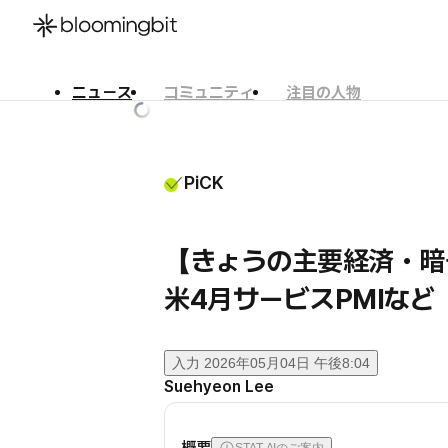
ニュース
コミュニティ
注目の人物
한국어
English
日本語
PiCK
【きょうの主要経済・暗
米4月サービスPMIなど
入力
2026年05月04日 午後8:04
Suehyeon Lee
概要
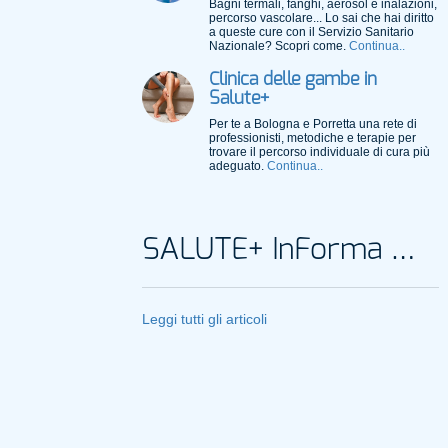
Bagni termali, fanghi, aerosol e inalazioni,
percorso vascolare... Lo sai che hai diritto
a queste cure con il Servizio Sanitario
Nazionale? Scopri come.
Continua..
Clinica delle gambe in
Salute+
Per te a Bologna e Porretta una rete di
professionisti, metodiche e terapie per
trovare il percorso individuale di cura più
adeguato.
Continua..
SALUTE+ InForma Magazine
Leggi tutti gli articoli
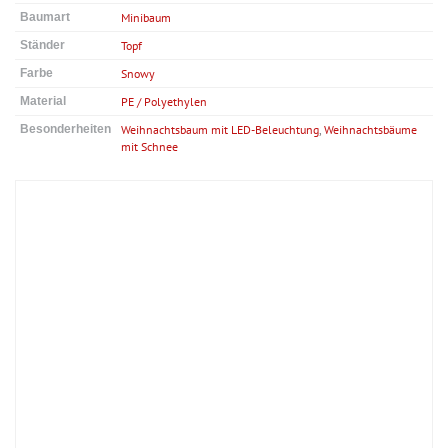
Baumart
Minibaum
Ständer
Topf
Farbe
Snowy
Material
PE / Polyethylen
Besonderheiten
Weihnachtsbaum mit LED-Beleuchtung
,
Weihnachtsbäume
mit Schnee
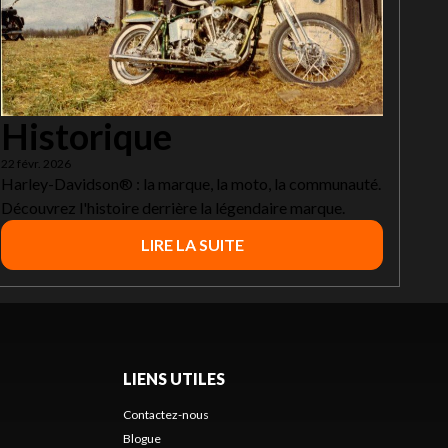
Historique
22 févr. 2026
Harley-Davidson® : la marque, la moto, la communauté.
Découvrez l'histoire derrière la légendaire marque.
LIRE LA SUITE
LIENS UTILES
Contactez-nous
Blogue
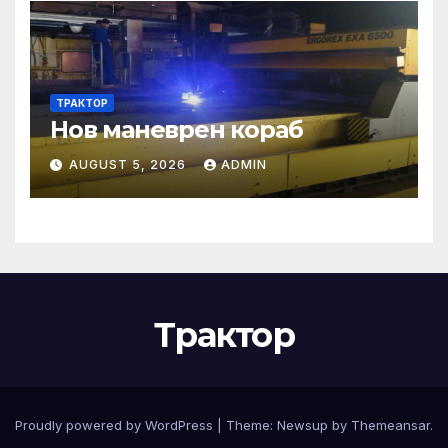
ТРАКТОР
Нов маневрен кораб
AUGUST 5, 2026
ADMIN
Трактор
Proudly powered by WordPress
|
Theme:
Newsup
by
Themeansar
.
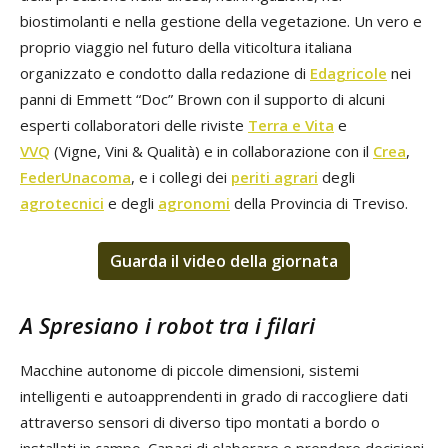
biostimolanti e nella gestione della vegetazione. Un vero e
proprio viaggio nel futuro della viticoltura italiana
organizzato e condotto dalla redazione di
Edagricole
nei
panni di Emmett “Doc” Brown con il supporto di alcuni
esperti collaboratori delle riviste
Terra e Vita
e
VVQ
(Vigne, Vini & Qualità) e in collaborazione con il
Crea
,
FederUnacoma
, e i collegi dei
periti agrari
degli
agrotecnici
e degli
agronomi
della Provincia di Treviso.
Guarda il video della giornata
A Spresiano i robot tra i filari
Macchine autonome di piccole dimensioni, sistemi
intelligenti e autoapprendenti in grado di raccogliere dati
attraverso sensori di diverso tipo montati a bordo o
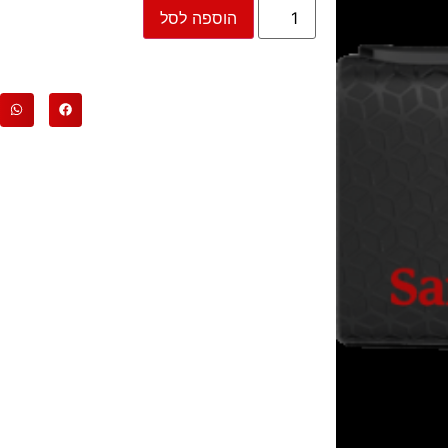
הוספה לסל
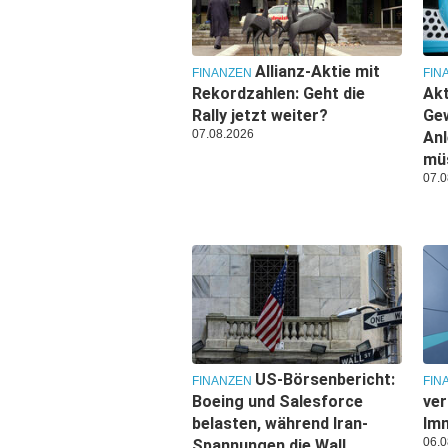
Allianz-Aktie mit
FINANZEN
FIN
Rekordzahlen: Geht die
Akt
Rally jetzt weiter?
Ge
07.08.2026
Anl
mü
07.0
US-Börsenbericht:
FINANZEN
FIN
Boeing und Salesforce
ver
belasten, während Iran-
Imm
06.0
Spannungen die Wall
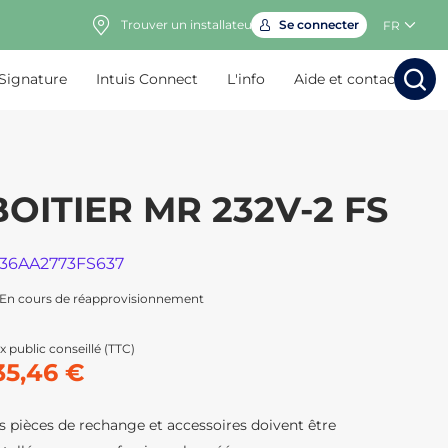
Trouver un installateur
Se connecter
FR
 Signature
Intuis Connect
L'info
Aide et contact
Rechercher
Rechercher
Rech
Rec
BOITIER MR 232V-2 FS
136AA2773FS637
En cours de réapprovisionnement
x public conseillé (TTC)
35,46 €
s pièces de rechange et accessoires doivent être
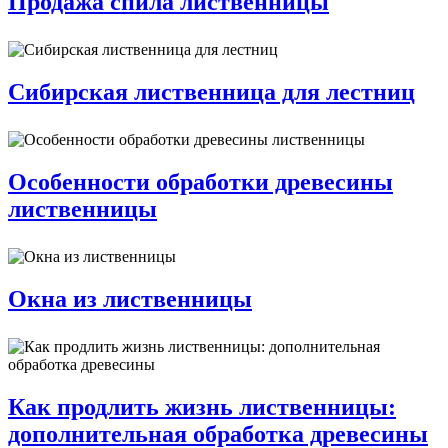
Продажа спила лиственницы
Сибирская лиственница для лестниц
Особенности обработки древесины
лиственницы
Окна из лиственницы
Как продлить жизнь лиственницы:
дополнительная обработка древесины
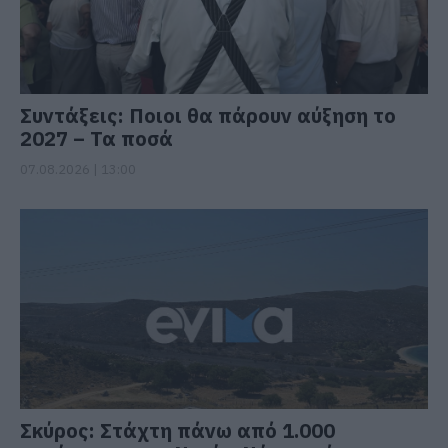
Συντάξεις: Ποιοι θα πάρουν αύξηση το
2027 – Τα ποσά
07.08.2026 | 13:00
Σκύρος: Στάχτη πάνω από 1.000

§ WHAT YOU WILL DO: Rewrite the listing above with each occurrence of "Rechercher" changed to "Chercher" and every other line left unchanged. Leave the pictures out of your answer.

§ RESULT OF THE EXERCISE:
ニュース
コミュニティ
注目の人物
한국어
English
日本語
PiCK
【きょうの主要経済・暗
米4月サービスPMIなど
入力
2026年05月04日 午後8:04
Suehyeon Lee
概要
Bagni termali, fanghi, aerosol e inalazioni,
percorso vascolare... Lo sai che hai diritto
a queste cure con il Servizio Sanitario
Nazionale? Scopri come.
Continua..
Clinica delle gambe in
Salute+
Per te a Bologna e Porretta una rete di
professionisti, metodiche e terapie per
trovare il percorso individuale di cura più
adeguato.
Continua..
SALUTE+ InForma Magazine
Leggi tutti gli articoli
Baumart
Minibaum
Ständer
Topf
Farbe
Snowy
Material
PE / Polyethylen
Besonderheiten
Weihnachtsbaum mit LED-Beleuchtung
,
Weihnachtsbäume
mit Schnee
Historique
22 févr. 2026
Harley-Davidson® : la marque, la moto, la communauté.
Découvrez l'histoire derrière la légendaire marque.
LIRE LA SUITE
LIENS UTILES
Contactez-nous
Blogue
ТРАКТОР
Нов маневрен кораб
AUGUST 5, 2026
ADMIN
Трактор
Proudly powered by WordPress
|
Theme:
Newsup
by
Themeansar
.
biostimolanti e nella gestione della vegetazione. Un vero e
proprio viaggio nel futuro della viticoltura italiana
organizzato e condotto dalla redazione di
Edagricole
nei
panni di Emmett “Doc” Brown con il supporto di alcuni
esperti collaboratori delle riviste
Terra e Vita
e
VVQ
(Vigne, Vini & Qualità) e in collaborazione con il
Crea
,
FederUnacoma
, e i collegi dei
periti agrari
degli
agrotecnici
e degli
agronomi
della Provincia di Treviso.
Guarda il video della giornata
A Spresiano i robot tra i filari
Macchine autonome di piccole dimensioni, sistemi
intelligenti e autoapprendenti in grado di raccogliere dati
attraverso sensori di diverso tipo montati a bordo o
הוספה לסל
Allianz-Aktie mit
FINANZEN
FIN
Rekordzahlen: Geht die
Akt
Rally jetzt weiter?
Ge
07.08.2026
Anl
mü
07.0
US-Börsenbericht:
FINANZEN
FIN
Boeing und Salesforce
ver
belasten, während Iran-
Imm
06.0
Spannungen die Wall
Trouver un installateur
Se connecter
FR
 Signature
Intuis Connect
L'info
Aide et contact
Chercher
Chercher
Rech
Rec
BOITIER MR 232V-2 FS
136AA2773FS637
En cours de réapprovisionnement
x public conseillé (TTC)
35,46 €
s pièces de rechange et accessoires doivent être
Продажа спила лиственницы
Сибирская лиственница для лестниц
Особенности обработки древесины
лиственницы
Окна из лиственницы
Как продлить жизнь лиственницы:
дополнительная обработка древесины
Συντάξεις: Ποιοι θα πάρουν αύξηση το
2027 – Τα ποσά
07.08.2026 | 13:00
Σκύρος: Στάχτη πάνω από 1.000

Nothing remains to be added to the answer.